23. MULTIPLE TRIGGERING EVENTS; CANCELLATION AND RECOVERY.
If Employee first becomes eligible to receive payments pursuant to
Sections 5(d) or (e) or Sections 12(b), (c), (h) or (i) hereof, Employee shall
not thereafter be entitled to any additional payments or benefits pursuant to
such provisions (other than pursuant to Section 12(i) hereof) which would have
become payable as a result of subsequent events had Employee's employment by RQI
not
previously terminated. Notwithstanding anything herein to the contrary, RQI
reserves the right to terminate all payments and benefits hereunder and to
recover from Employee amounts previously paid to Employee if Employee's
employment by RQI is terminated by Employee for good reason or by RQI without
good cause within thirty (30) days after an event which would be grounds for a
termination by RQI for good cause.
[Remainder of Page Intentionally Left Blank - Signature Page Follows]

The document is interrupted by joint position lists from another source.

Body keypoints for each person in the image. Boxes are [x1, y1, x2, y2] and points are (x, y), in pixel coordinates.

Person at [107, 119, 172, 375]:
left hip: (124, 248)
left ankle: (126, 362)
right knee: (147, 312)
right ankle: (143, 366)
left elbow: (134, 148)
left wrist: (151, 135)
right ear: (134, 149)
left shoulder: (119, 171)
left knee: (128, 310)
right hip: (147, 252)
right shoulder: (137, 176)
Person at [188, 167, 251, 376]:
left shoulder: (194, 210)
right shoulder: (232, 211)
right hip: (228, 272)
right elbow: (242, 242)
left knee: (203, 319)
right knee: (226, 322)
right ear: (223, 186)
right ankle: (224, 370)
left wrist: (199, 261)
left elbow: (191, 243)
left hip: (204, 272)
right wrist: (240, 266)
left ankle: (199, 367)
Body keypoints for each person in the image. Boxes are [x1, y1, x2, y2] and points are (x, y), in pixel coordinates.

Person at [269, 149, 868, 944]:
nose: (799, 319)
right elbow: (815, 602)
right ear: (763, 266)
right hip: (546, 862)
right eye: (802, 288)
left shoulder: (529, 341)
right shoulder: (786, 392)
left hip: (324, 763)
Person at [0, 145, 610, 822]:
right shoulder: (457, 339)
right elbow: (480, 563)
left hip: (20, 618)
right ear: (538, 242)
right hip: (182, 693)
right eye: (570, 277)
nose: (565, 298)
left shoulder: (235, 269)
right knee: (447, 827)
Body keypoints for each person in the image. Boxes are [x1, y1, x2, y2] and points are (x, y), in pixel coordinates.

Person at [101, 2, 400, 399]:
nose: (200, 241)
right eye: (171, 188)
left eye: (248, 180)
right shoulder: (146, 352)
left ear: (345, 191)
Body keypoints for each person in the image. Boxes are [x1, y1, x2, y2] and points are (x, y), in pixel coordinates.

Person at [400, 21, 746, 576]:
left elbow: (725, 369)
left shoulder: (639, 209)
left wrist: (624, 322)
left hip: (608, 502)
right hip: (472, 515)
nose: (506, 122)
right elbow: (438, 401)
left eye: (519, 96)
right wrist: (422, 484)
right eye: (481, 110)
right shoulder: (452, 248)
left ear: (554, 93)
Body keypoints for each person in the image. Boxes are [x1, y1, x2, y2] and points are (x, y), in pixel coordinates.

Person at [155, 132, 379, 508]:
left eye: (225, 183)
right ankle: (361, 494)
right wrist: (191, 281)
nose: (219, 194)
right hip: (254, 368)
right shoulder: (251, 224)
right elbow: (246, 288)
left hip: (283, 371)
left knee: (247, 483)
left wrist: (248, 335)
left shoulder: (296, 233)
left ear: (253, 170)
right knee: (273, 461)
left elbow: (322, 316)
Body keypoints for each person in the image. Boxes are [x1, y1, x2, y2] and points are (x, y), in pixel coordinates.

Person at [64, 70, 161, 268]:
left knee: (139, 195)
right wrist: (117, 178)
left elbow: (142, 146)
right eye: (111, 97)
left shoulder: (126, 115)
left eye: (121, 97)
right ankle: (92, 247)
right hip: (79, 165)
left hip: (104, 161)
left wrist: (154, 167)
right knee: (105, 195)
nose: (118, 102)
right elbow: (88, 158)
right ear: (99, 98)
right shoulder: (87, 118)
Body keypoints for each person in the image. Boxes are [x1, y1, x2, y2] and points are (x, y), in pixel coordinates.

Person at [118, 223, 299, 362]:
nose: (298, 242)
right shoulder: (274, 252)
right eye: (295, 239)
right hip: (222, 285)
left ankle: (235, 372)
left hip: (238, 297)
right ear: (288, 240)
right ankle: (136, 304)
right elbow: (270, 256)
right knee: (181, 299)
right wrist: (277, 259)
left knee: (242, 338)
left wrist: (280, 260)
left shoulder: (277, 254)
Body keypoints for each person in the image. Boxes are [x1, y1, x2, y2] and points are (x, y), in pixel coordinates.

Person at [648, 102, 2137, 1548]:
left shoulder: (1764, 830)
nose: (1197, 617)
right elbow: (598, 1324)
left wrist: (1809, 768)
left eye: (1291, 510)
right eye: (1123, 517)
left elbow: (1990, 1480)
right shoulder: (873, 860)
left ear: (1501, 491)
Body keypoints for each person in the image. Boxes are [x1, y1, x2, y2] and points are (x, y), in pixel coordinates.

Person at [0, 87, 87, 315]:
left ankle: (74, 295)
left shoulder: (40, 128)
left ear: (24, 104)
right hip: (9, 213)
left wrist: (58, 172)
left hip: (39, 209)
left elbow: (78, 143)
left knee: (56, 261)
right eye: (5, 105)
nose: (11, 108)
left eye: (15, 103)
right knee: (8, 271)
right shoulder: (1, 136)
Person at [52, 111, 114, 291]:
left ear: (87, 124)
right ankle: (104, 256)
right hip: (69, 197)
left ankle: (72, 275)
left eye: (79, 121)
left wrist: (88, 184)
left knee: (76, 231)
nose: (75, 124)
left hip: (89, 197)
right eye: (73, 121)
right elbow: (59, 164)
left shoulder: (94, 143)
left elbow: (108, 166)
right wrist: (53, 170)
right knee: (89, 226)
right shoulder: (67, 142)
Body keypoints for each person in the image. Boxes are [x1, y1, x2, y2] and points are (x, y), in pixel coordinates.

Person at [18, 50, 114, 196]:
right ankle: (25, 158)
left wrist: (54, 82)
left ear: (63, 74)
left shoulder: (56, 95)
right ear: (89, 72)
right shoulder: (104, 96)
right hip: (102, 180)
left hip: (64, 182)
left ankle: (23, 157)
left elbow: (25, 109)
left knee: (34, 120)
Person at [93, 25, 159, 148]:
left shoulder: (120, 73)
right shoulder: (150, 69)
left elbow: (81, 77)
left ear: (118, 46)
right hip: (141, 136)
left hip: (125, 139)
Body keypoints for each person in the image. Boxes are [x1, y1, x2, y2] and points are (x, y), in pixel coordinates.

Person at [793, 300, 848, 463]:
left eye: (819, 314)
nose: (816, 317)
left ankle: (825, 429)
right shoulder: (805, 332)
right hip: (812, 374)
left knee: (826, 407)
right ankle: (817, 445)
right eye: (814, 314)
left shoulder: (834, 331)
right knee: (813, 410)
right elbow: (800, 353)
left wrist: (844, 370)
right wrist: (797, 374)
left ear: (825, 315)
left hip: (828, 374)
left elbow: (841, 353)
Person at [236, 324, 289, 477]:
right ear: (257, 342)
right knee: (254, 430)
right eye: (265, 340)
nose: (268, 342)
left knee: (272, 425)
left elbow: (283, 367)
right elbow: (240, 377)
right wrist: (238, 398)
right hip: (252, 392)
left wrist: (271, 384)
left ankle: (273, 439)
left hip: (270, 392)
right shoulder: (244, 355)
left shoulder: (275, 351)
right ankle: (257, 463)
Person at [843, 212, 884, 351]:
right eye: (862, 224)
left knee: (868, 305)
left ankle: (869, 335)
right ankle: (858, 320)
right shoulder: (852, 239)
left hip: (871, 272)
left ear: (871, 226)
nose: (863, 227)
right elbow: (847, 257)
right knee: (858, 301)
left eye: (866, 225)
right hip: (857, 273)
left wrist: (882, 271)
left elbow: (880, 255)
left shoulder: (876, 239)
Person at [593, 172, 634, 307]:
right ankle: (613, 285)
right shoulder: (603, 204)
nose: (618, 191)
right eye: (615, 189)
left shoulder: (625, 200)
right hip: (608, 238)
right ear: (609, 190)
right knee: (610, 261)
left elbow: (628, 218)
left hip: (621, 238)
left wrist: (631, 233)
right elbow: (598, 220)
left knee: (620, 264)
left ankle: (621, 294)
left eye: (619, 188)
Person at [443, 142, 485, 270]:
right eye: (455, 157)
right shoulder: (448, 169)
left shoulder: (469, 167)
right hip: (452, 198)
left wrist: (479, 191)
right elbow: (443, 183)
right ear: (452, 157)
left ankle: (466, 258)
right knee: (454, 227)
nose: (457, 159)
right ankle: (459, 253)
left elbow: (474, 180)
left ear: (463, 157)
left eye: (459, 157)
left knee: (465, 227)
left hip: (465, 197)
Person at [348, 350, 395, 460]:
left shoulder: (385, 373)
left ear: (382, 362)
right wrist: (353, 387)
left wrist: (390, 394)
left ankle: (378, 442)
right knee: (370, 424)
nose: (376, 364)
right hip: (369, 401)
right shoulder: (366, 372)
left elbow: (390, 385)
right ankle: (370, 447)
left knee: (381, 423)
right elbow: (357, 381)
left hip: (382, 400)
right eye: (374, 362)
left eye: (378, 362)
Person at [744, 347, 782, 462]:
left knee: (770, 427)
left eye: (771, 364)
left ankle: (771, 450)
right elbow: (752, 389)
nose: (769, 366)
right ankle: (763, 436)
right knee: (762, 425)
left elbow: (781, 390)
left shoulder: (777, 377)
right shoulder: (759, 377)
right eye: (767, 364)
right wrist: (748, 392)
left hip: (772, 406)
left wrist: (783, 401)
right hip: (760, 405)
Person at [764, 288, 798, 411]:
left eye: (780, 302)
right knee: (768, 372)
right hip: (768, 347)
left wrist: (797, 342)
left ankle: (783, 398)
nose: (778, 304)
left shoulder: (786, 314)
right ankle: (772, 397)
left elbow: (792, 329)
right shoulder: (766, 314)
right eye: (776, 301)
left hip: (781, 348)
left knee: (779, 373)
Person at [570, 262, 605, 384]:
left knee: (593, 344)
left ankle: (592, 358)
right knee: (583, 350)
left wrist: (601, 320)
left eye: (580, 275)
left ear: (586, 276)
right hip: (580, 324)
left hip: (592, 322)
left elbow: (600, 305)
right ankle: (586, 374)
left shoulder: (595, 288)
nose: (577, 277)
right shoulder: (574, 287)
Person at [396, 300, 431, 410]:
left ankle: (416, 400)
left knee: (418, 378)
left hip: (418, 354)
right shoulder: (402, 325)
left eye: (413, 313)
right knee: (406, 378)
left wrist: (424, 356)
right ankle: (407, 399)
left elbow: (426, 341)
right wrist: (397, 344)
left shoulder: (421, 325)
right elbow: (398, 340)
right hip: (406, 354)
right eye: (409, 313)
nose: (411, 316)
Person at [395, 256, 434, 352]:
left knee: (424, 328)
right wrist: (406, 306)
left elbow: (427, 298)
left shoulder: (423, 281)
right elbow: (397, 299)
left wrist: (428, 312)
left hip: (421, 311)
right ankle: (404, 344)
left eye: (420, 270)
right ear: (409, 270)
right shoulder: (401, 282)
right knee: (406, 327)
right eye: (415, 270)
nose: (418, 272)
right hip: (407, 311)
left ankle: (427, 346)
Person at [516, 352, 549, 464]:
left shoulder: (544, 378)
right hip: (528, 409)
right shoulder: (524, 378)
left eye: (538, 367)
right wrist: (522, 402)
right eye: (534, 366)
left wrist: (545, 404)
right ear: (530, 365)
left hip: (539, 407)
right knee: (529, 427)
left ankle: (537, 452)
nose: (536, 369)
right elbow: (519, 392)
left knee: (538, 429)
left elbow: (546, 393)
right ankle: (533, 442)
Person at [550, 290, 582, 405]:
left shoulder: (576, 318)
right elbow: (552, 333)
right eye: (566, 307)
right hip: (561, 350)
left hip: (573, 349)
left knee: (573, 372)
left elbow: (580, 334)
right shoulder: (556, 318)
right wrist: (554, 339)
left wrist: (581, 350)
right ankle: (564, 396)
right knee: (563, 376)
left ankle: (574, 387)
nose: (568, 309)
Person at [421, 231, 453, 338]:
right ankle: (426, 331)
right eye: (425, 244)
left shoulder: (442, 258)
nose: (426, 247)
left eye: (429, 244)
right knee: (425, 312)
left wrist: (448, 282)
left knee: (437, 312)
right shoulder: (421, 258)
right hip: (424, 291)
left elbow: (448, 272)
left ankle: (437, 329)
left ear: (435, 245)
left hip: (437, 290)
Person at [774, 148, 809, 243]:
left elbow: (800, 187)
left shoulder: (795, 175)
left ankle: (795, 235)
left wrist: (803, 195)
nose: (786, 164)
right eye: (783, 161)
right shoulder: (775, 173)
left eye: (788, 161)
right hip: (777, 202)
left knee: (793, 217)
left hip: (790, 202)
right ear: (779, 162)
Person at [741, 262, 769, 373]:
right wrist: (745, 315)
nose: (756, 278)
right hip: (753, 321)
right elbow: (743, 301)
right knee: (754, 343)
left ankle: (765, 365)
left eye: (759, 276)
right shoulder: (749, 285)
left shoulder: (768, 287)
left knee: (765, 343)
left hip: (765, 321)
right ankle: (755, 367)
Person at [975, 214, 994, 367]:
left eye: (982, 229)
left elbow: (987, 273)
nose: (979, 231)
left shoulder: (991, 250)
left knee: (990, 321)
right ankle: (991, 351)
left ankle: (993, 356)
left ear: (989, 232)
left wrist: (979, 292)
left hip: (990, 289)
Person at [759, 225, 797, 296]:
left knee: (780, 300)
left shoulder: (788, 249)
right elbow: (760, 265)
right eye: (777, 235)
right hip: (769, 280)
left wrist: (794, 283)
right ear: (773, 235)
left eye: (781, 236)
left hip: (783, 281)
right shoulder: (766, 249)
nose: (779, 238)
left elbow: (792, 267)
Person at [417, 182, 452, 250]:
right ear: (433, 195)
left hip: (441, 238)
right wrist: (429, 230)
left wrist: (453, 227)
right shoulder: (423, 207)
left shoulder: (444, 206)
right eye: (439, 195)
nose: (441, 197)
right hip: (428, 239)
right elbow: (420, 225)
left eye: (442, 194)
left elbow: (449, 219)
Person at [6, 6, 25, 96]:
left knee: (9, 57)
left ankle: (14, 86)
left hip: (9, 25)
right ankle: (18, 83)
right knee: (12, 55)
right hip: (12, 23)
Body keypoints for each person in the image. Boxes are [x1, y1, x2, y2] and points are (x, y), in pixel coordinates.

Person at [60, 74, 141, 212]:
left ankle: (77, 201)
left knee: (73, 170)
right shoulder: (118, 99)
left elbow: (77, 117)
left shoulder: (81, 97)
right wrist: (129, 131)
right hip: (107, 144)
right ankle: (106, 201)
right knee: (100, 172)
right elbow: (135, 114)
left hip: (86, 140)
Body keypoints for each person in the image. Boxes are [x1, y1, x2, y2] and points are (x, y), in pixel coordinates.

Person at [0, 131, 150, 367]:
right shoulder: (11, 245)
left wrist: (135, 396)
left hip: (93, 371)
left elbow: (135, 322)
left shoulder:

IN WITNESS WHEREOF, the parties hereto have executed this Agreement as
of the day and year first above written.
RESORTQUEST INTERNATIONAL, INC.,
a Delaware corporation
By: /s/ Xxxxx X. Xxxxxx
---------------------------
Name: Xxxxx X. Xxxxxx
Title: CEO
EMPLOYEE:
/s/ Xxxx Xxxxxxxx
-----------------------------------
Xxxx Xxxxxxxx, individually
EXHIBIT A
TO EMPLOYMENT AGREEMENT
The term "good reason" shall mean, without the express written consent
of Employee, the occurrence of any of the following events:
(i) any material diminution or change in (except temporarily during any
period of Disability) Employee's positions, duties, responsibilities, authority
or titles not commensurate with Employee's position or the assignment of duties
or responsibilities not commensurate with Employee's position;
(ii) a reduction by RQI in Employee's base salary provided in Section
2(a) hereof;
(iii) a failure to continue bonus, incentive or other equity plans, programs or
arrangements, or Employee's participation therein, on the same basis as to
potential or targeted amounts; or
(iv) a material breach by RQI of any agreement with Employee.